Here’s one of the observations that intrigued me immensely: the centering township of Cuyahoga is called Boston Township. No one was able to tell me where this name came from. My theory is that some people with wealth moved to the Cuyahoga Valley after the Erie Canal was built. Farmers had markets to which to send their produce, and New Englanders moved to the area. A fascinating research question.
I then moved onto the F.A. Sieberling Nature Realm of Summit Metroparks, where I described the seed of the giant sequoia tree, as I did with the Green Team in Boston. One second grader, with an amazing wonder of joy on his face, exclaimed, “Wow! That’s unbelievable!”
The Nature Center has a research component, along with marvelous opportunities for young and old to be up close ad personal with Nature. One boy who appeared to have a handicap came up with his mother to proudly announce, “A cardinal fed out of my hand!”
Yes. People from all over the world in this marvelous space between Cleveland and Akron, sharing their thoughts and feelings about the glories of this natural wonder with very simple experiences that filled people with a sense of well being, a feeling of peace, a sense of enhanced freedom. All the things that Olmsted stated 150 years ago are the same reasons that the government should preserve these scenic places as national parks for all people today.

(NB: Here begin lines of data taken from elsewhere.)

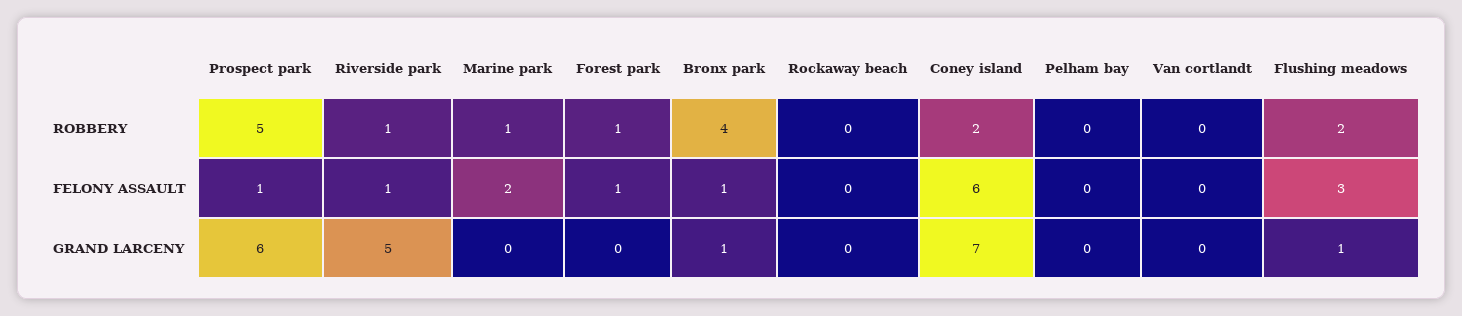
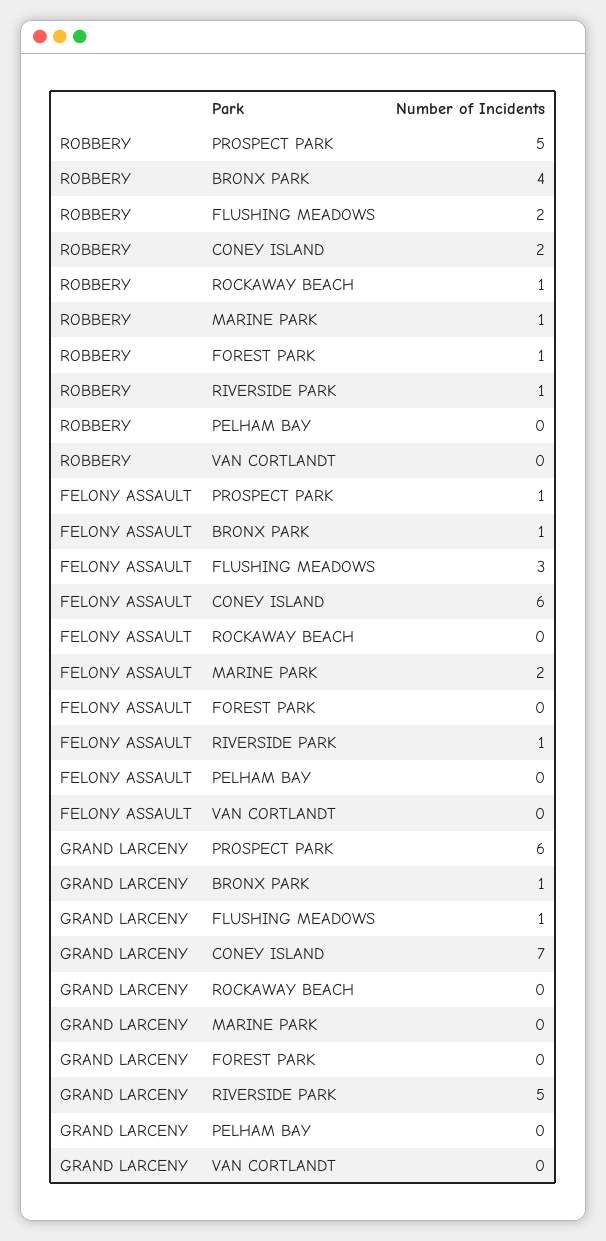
Rockaway beach, ROBBERY: 0 -> 1
Forest park, FELONY ASSAULT: 1 -> 0

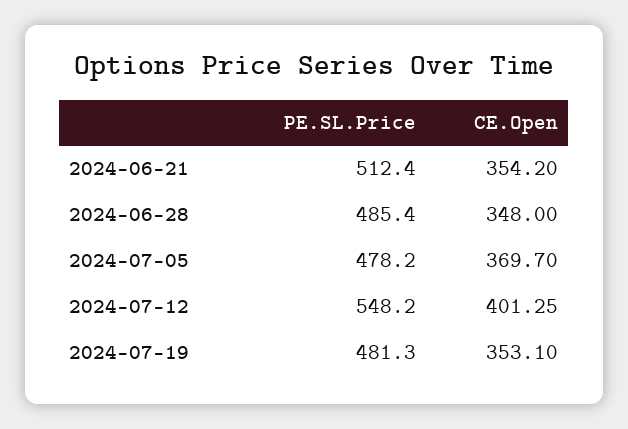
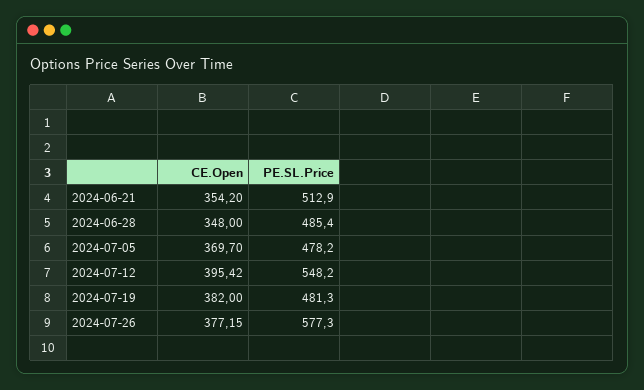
PE.SL.Price, 2024-06-21: 512.4 -> 512.9
CE.Open, 2024-07-12: 401.25 -> 395.42
CE.Open, 2024-07-19: 353.1 -> 382
CE.Open, 2024-07-26: none -> 377.15
PE.SL.Price, 2024-07-26: none -> 577.3

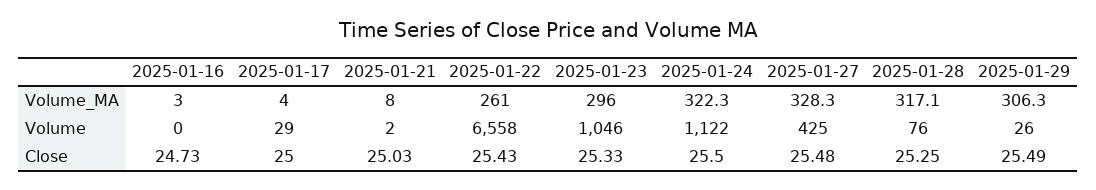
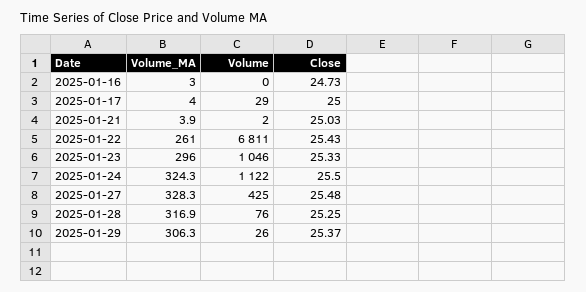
2025-01-21, Volume_MA: 8 -> 3.9
2025-01-24, Volume_MA: 322.3 -> 324.3
2025-01-28, Volume_MA: 317.1 -> 316.9
2025-01-22, Volume: 6558 -> 6811
2025-01-29, Close: 25.49 -> 25.37

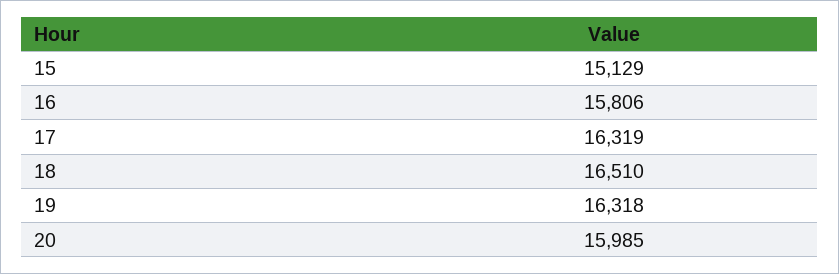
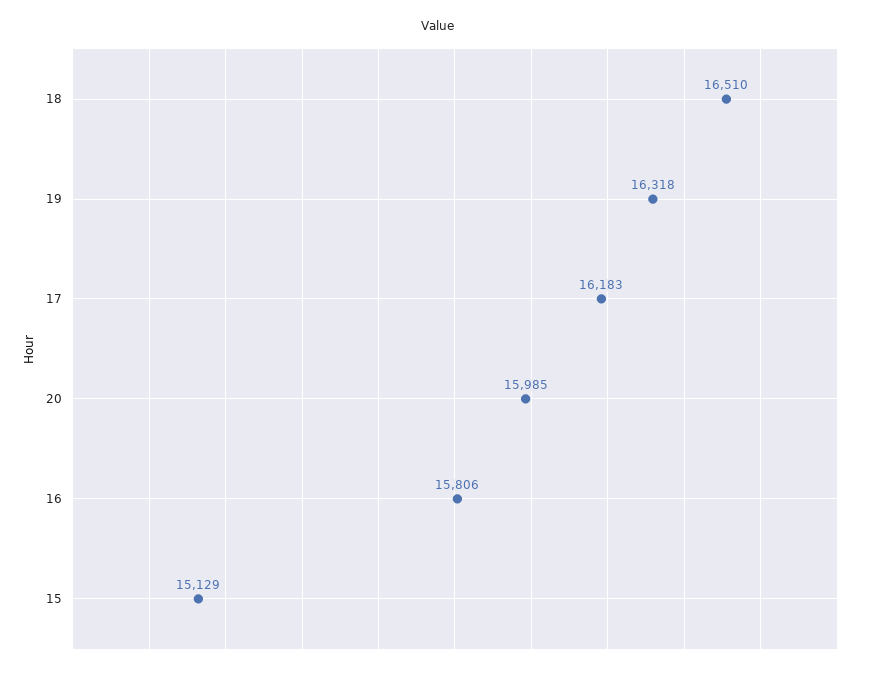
17: 16319 -> 16183

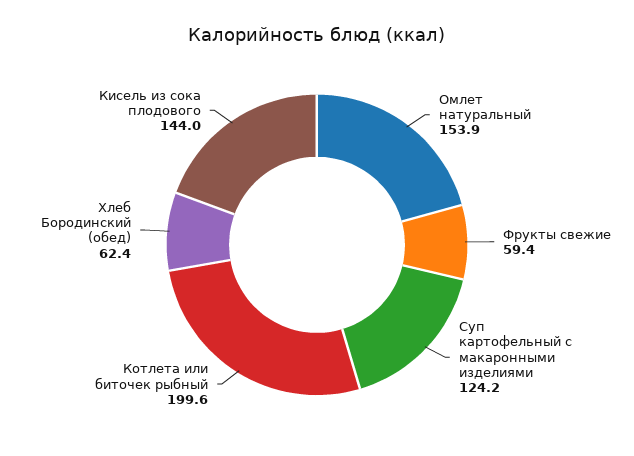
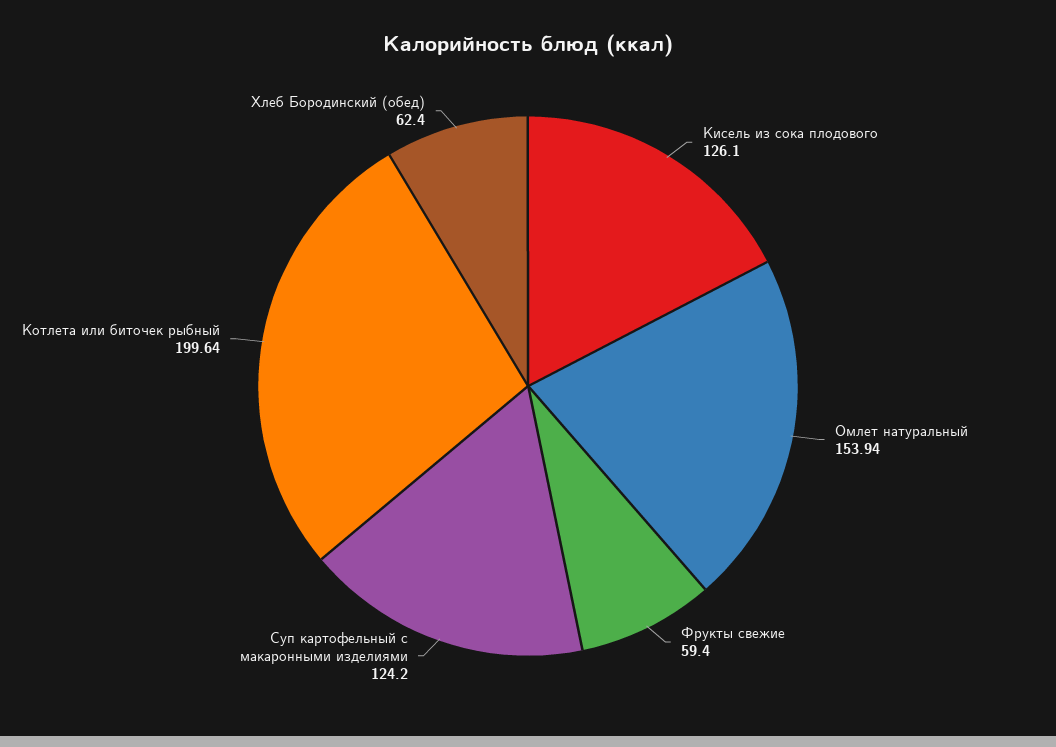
Кисель из сока плодового: 144 -> 126.1

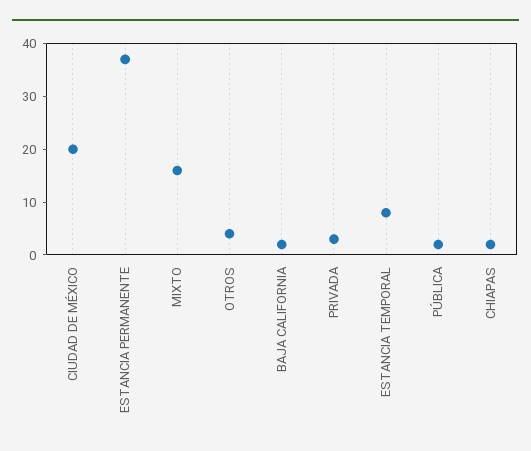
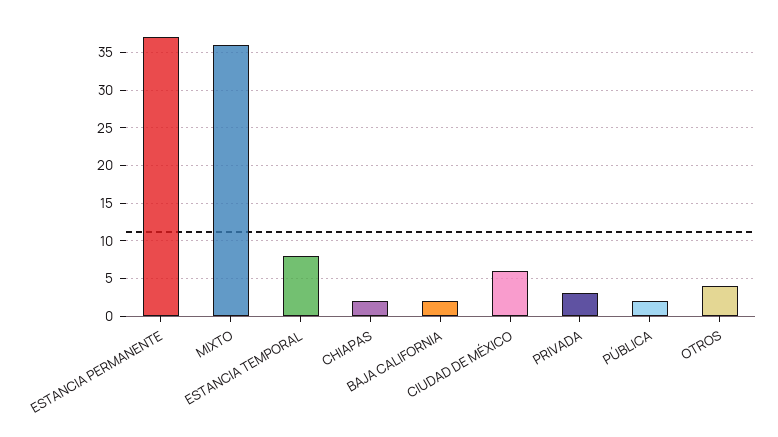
CIUDAD DE MÉXICO: 20 -> 6
MIXTO: 15 -> 36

It was also very interesting to speak with retired people who had been in business who now volunteered and found great joy, relaxation, and meaning through their work. There appears to be a sense that many are reaching an age where they can reflect back and see how destructive we have been in many ways. Again, it was Olmsted who reached out to those with wealth and influence. He used a word, ‘communicativeness,’ to bring people together to preserve places for all people.
Next stop: I will be in Springfield, to have Olmsted visit the Lincoln Home, where the dialogue will focus on the relationship with these two extremely influential people in the 19th century.